Spin density distribution in cobaltocene

Abstract

In order to obtain information on the spin density distribution in cobaltocene (Co(cp)₂) at low temperature, a single crystal proton ENDOR study of Co(cp)₂ doped Mn(cp)(CO)₃ has been carried out. The hyperfine tensors of all ten ring protons have been determined. These data indicate that the molecular symmetry of Co(cp)₂ is almost D _5h, i.e. the two cp rings are eclipsed. The isotropic hyperfine couplings reflect approximate C _2v (y) symmetry of the spin density distribution and hence support a groundstate with predominant d_xz character proposed earlier on the basis of E.P.R. results. Both isotropic and dipolar proton hyperfine couplings have been used to derive the spin densities at the adjacent carbon centres. These results show, that the isotropic proton coupling is mainly due to polarization of the proton 1s orbitals and that direct contributions from σ-spin density on the cp rings are of minor importance. The spin densities in the carbon 2p_z orbitals derived from proton ENDOR data are compared to those calculated from E.P.R. (g-tensor) and HMO results.
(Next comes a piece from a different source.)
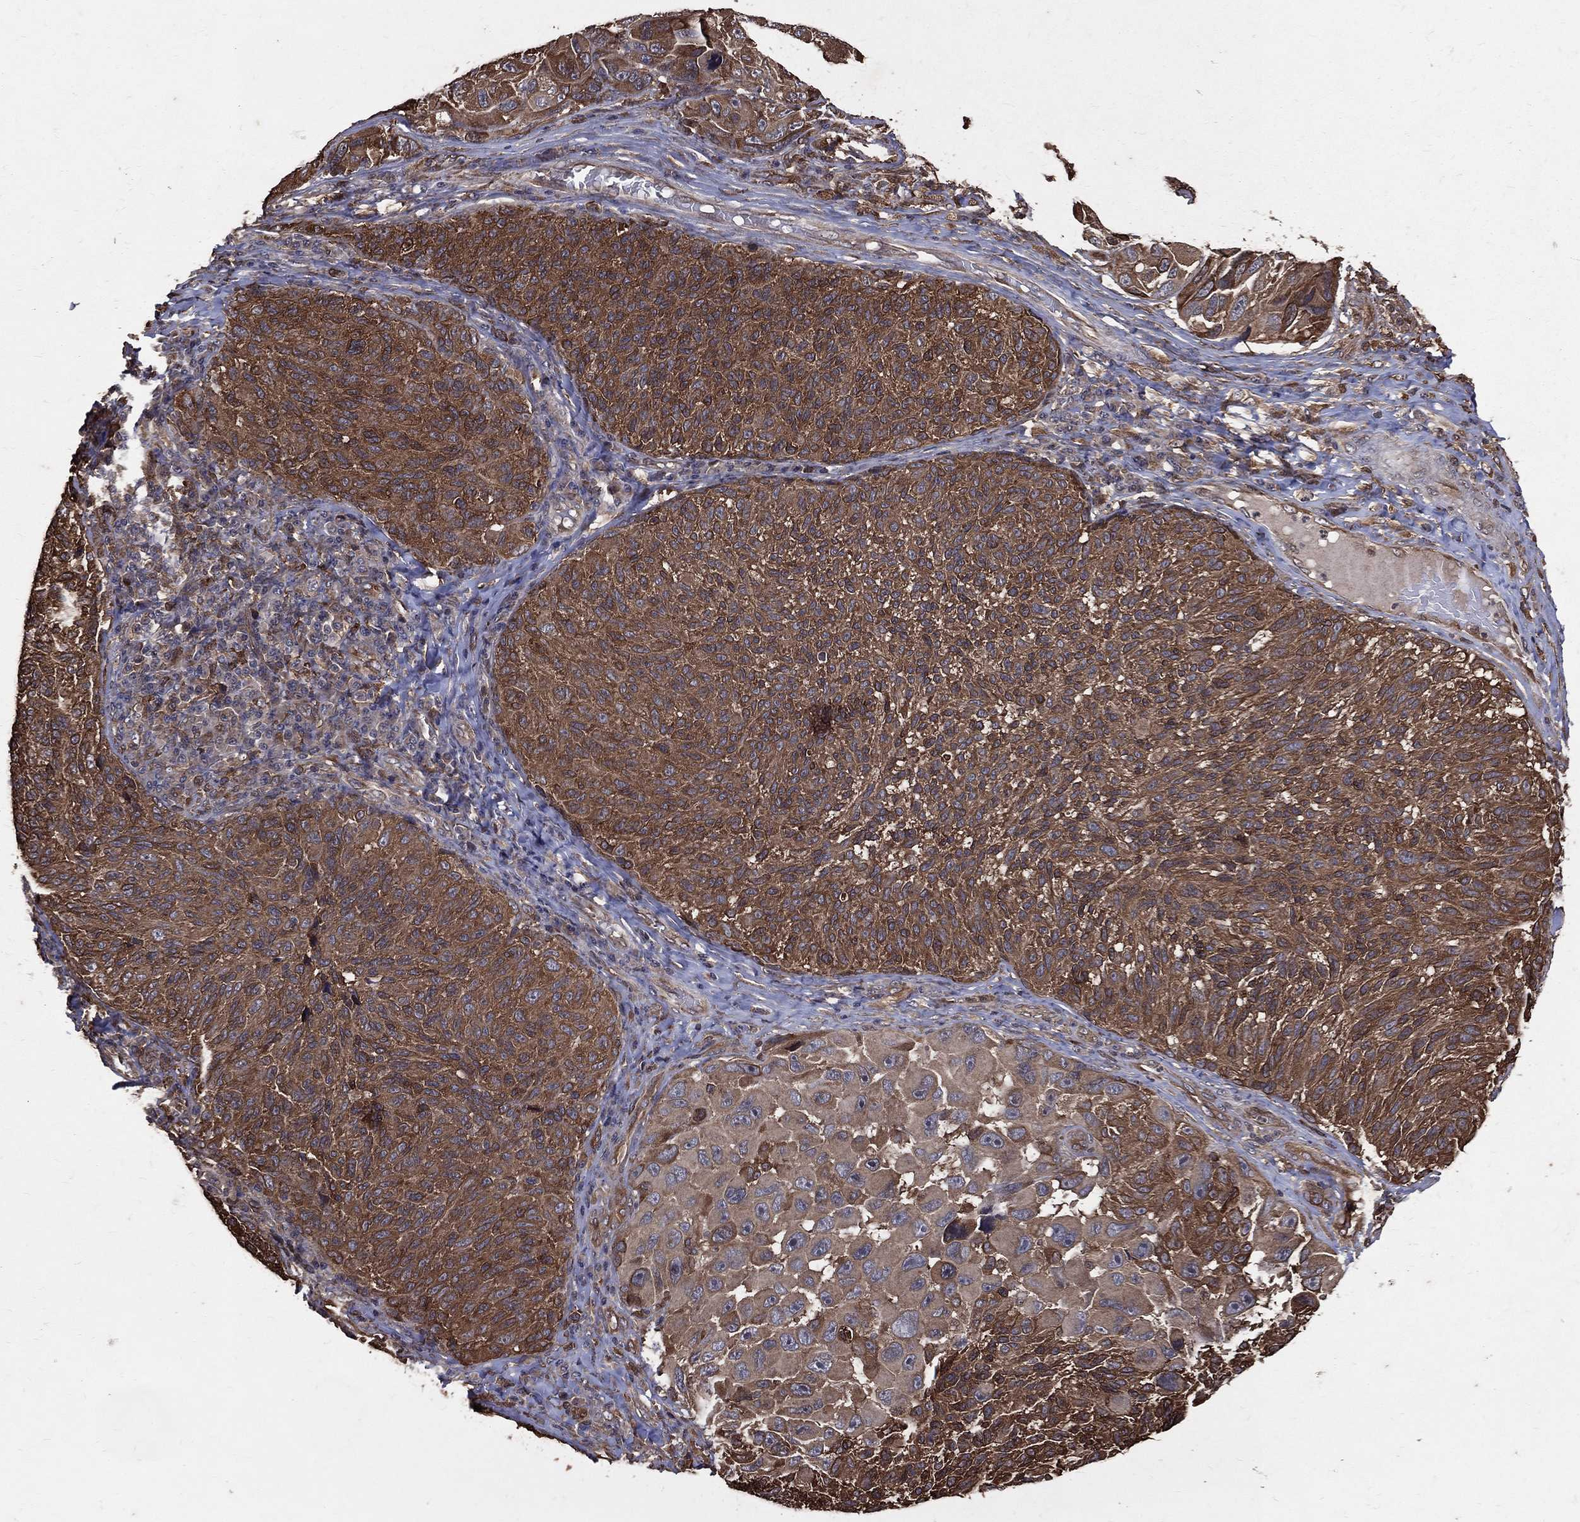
{"staining": {"intensity": "moderate", "quantity": ">75%", "location": "cytoplasmic/membranous"}, "tissue": "melanoma", "cell_type": "Tumor cells", "image_type": "cancer", "snomed": [{"axis": "morphology", "description": "Malignant melanoma, NOS"}, {"axis": "topography", "description": "Skin"}], "caption": "Human melanoma stained with a brown dye reveals moderate cytoplasmic/membranous positive expression in about >75% of tumor cells.", "gene": "DPYSL2", "patient": {"sex": "female", "age": 73}}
Discrepancies, which have been found, are, among other reasons, due to the fact that the experimental spin density distribution shows only approximately C _2v (y) symmetry. To account for this low symmetry, orbital mixing of the d_xz and d_yz orbitals has been considered. The deviation from C _2v (y) symmetry predicted by this extended model is qualitatively correct, however, no quantitative agreement with the experimental results has been obtained. Furthermore, the experimental data are compared with MO calculation at EHMO, INDO, X _α and HFS level. Satisfactory agreement has been found concerning the groundstate of the complex, the pronounced covalent character of the singly occupied MO and the small contributions of the cp σ-orbitals to the MO containing the unpaired electron.